Tuttavia, anche se può essere per noi difficile continuare ad essere fermamente auto-attentivi, se perseveriamo nel provare ci diventerà sempre più chiaro che essere auto-attentivi è in sé stesso molto facile, e che ciò che lo fa sembrare difficile è solo la nostra riluttanza ad essere per sempre auto-attentivi e quindi consapevoli di niente altro che noi stessi, che è ciò a cui dovremmo aspirare. Nondimeno, non importa quanto forti possono essere i nostri desideri di sperimentare altre cose, se perseveriamo nei nostri tentativi di essere fermamente auto-attentivi, o almeno intermittentemente auto-attentivi per brevi momenti qui e là, i nostri desideri di altre cose saranno gradualmente indeboliti, e così riusciremo infine nei nostri sforzi di essere consapevoli soltanto di noi stessi, a completa esclusione di ogni altra cosa.
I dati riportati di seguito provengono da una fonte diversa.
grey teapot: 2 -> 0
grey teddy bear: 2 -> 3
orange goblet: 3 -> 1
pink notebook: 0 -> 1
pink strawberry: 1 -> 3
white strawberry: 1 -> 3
Quindi se realmente vuoi conoscere come attendere a te stesso, il solo modo è di cercare di farlo, e di perseverare nel cercare finché riesci. Non c’è altro modo, e non ci sono scorciatoie. Questo è il sentiero diretto a noi stessi, così esso non comporta altro che solo attendere soltanto a noi stessi. Ogni altro metodo o tecnica comporta il dare attenzione a qualcosa diversa da noi stessi, così sarebbe una distrazione non necessaria. Siamo quindi coraggiosi e iniziamo questo sentiero con decisa determinazione di cercare il più possibile di attendere soltanto a noi stessi.
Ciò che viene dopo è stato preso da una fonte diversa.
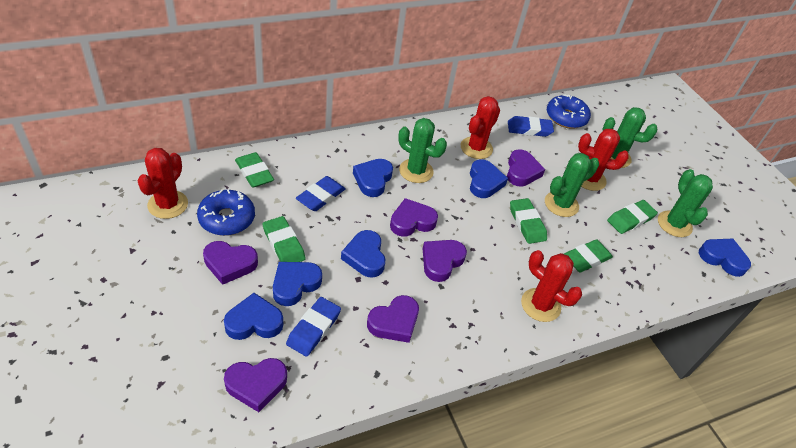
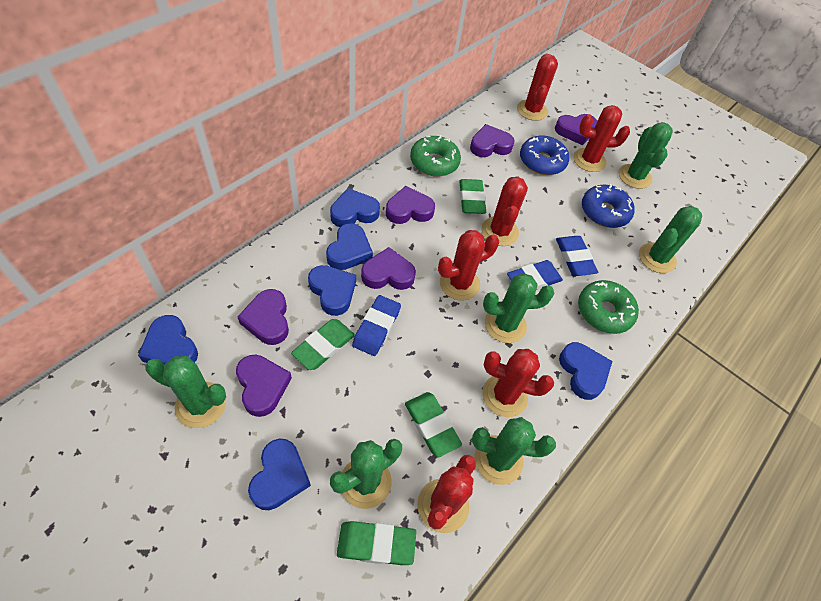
green cactus: 4 -> 6
green donut: 0 -> 2
green eraser: 5 -> 4
red cactus: 4 -> 6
Come Bhagavan ci consiglia nel decimo paragrafo di Nāṉ Yār?:
தொன்றுதொட்டு வருகின்ற விஷயவாசனைகள் அளவற்றனவாய்க் கடலலைகள் போற் றோன்றினும் அவையாவும் சொரூபத்யானம் கிளம்பக் கிளம்ப அழிந்துவிடும். அத்தனை வாசனைகளு மொடுங்கி, சொரூபமாத்திரமா யிருக்க முடியுமா வென்னும் சந்தேக நினைவுக்கு மிடங்கொடாமல், சொரூபத்யானத்தை விடாப்பிடியாய்ப் பிடிக்க வேண்டும். [...]

toṉḏṟutoṭṭu varugiṉḏṟa viṣaya-vāsaṉaigaḷ aḷavaṯṟaṉavāy-k kaḍal-alaigaḷ pōl tōṉḏṟiṉum avai-yāvum sorūpa-dhyāṉam kiḷamba-k kiḷamba aṙindu-viḍum. attaṉai vāsaṉaigaḷum oḍuṅgi, sorūpa-māttiram-āy irukka muḍiyumā v-eṉṉum sandēha niṉaivukkum iḍam koḍāmal, sorūpa-dhyāṉattai viḍā-p-piḍiyāy-p piḍikka vēṇḍum. [...]
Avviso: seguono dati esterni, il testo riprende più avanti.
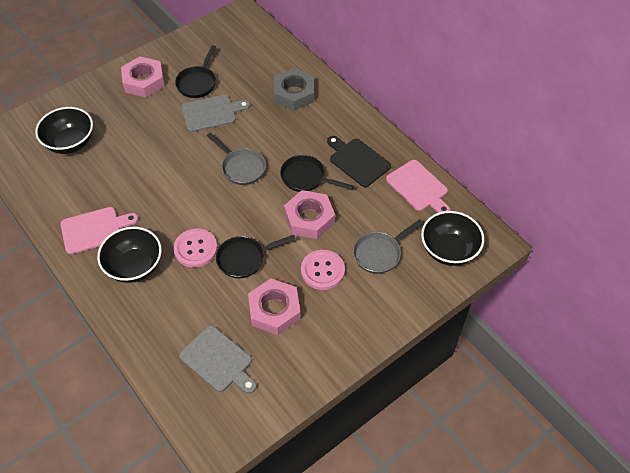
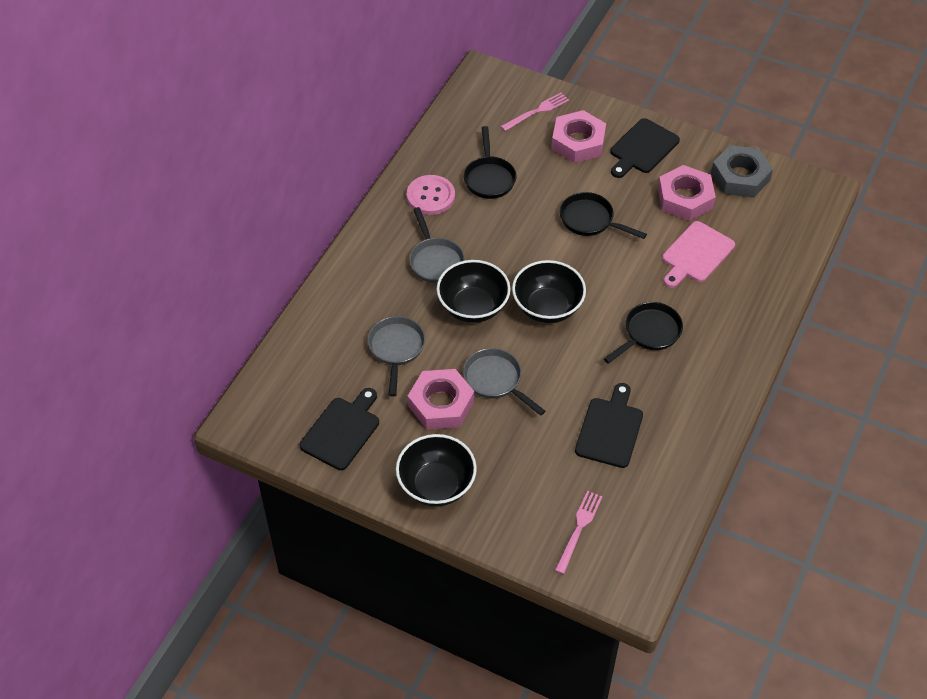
black cutting board: 1 -> 3
grey cutting board: 2 -> 0
grey pan: 2 -> 3
pink button: 2 -> 1
pink cutting board: 2 -> 1
pink fork: 0 -> 2

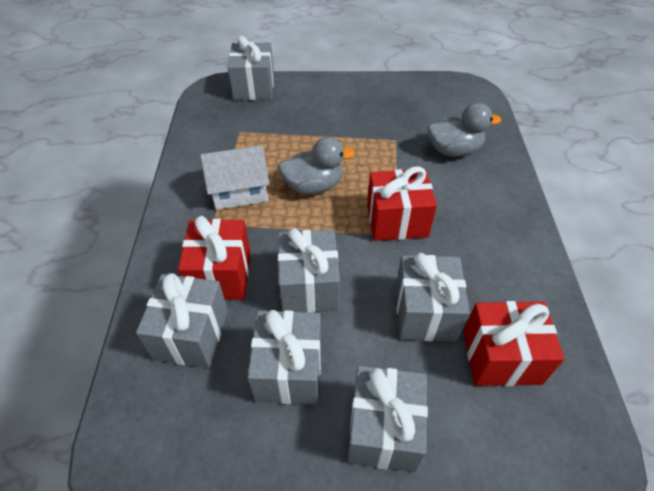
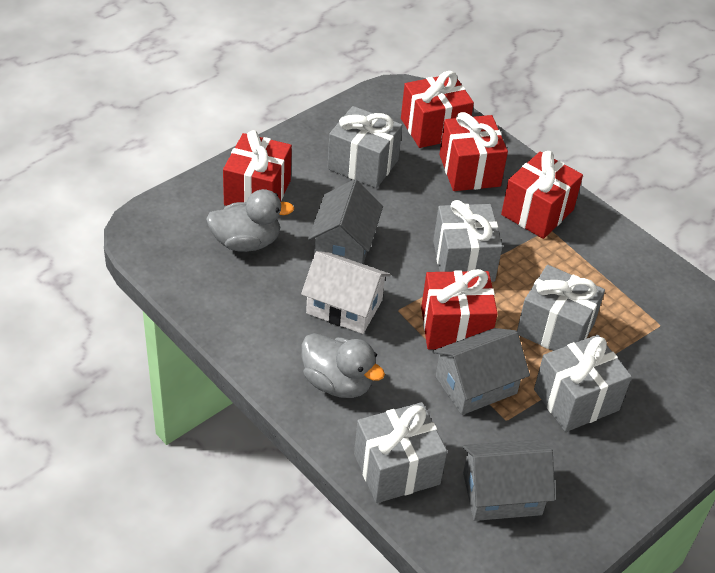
grey gift: 6 -> 5
grey house: 0 -> 3
red gift: 3 -> 5

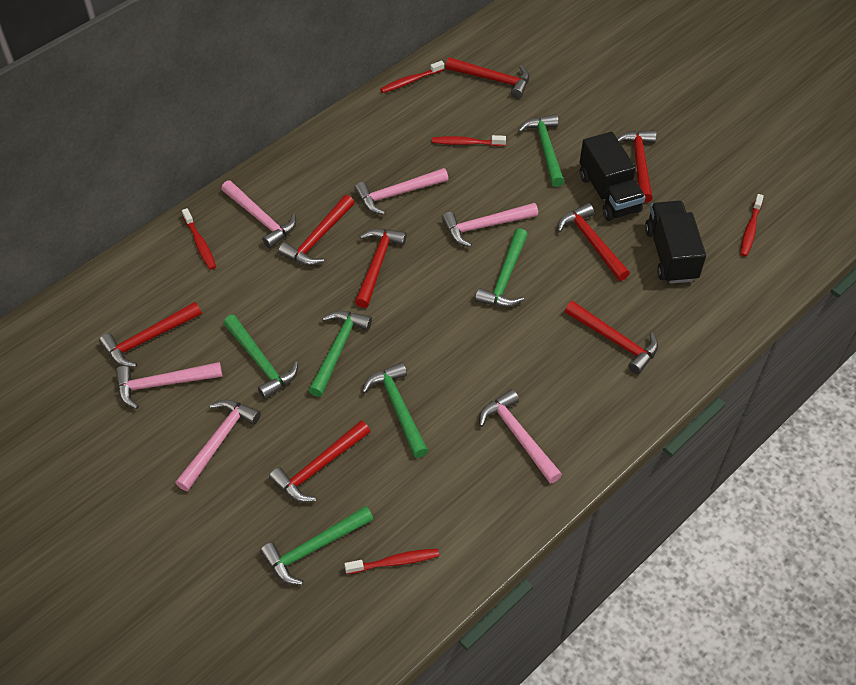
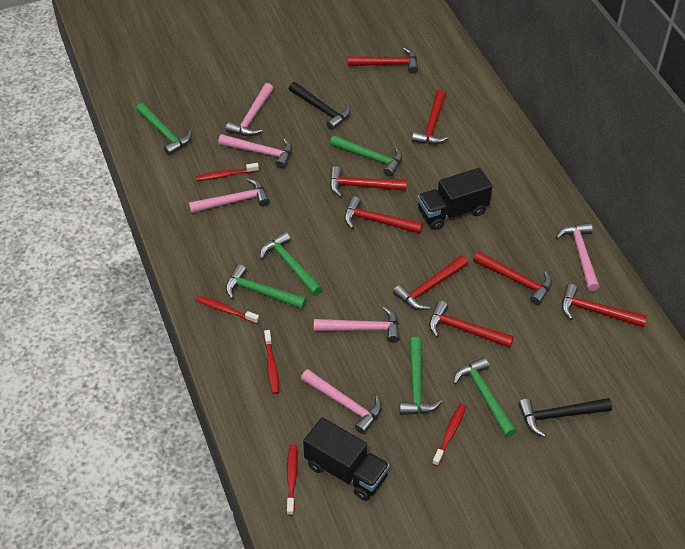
black hammer: 0 -> 2

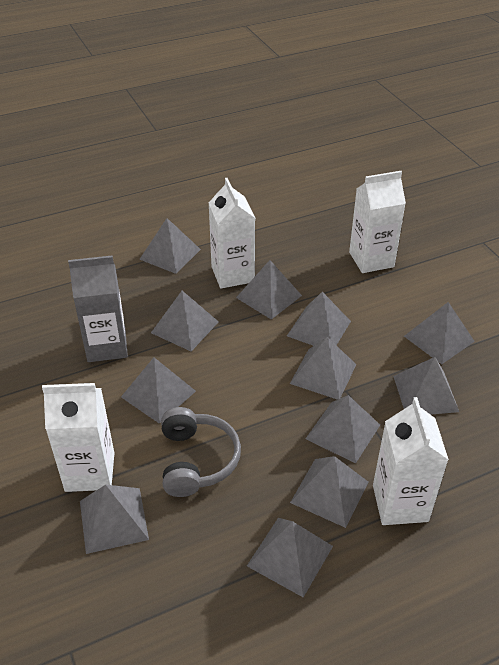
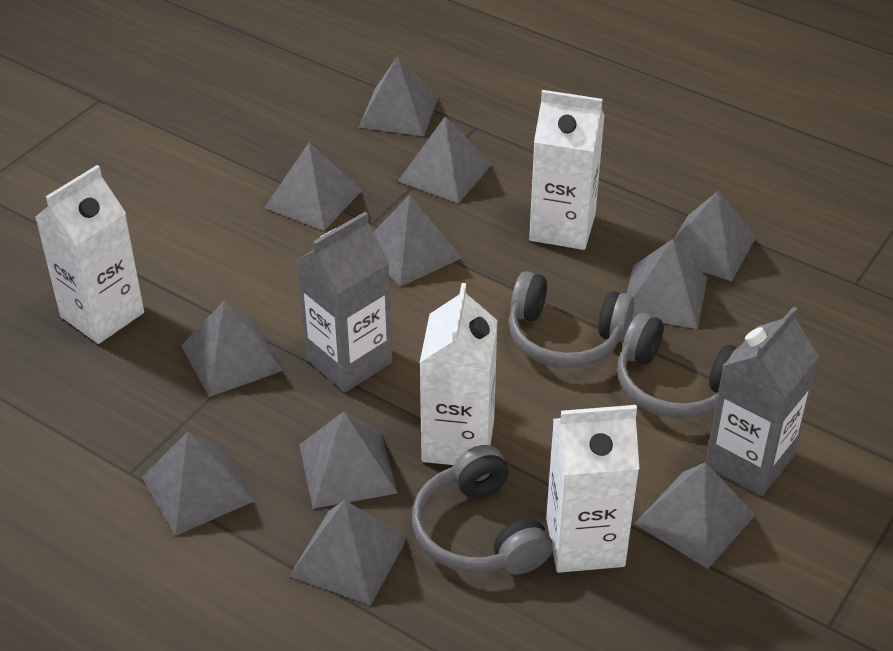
grey carton: 1 -> 2
grey headphones: 1 -> 3
grey pyramid: 12 -> 11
Anche se viṣaya-vāsanā [inclinazioni o desideri di essere consapevoli di cose diverse da sé stessi], che vengono da tempo immemorabile, sorgono innumerevoli come onde dell'oceano, essi saranno tutti distrutti quando svarūpa-dhyāna [auto-attenzione] aumenta e aumenta. Senza dare spazio anche al dubbio 'È possibile dissolvere così tante vāsanā e rimanere solo come svarūpa [il mio proprio sé reale]?’ è necessario aggrapparsi tenacemente a svarūpa-dhyāna. [...]
Seguiamo quindi questo consiglio cercando tenacemente di aggrapparci saldamente ad essere auto-attentivi e quindi evitare di essere distratti da ogni pensiero riguardo la nostra incapacità, perché la nostra incapacità non è reale, ma sembra reale solo perché immaginiamo di esserlo, e immaginiamo di esserlo solo perché ancora abbiamo persistenti viṣaya-vāsanā – desideri di essere consapevoli di cose diverse da noi stessi. Il solo modo per sgominare questi desideri è di aggrapparci tenacemente all’auto-attentività, come egli ci consiglia qui.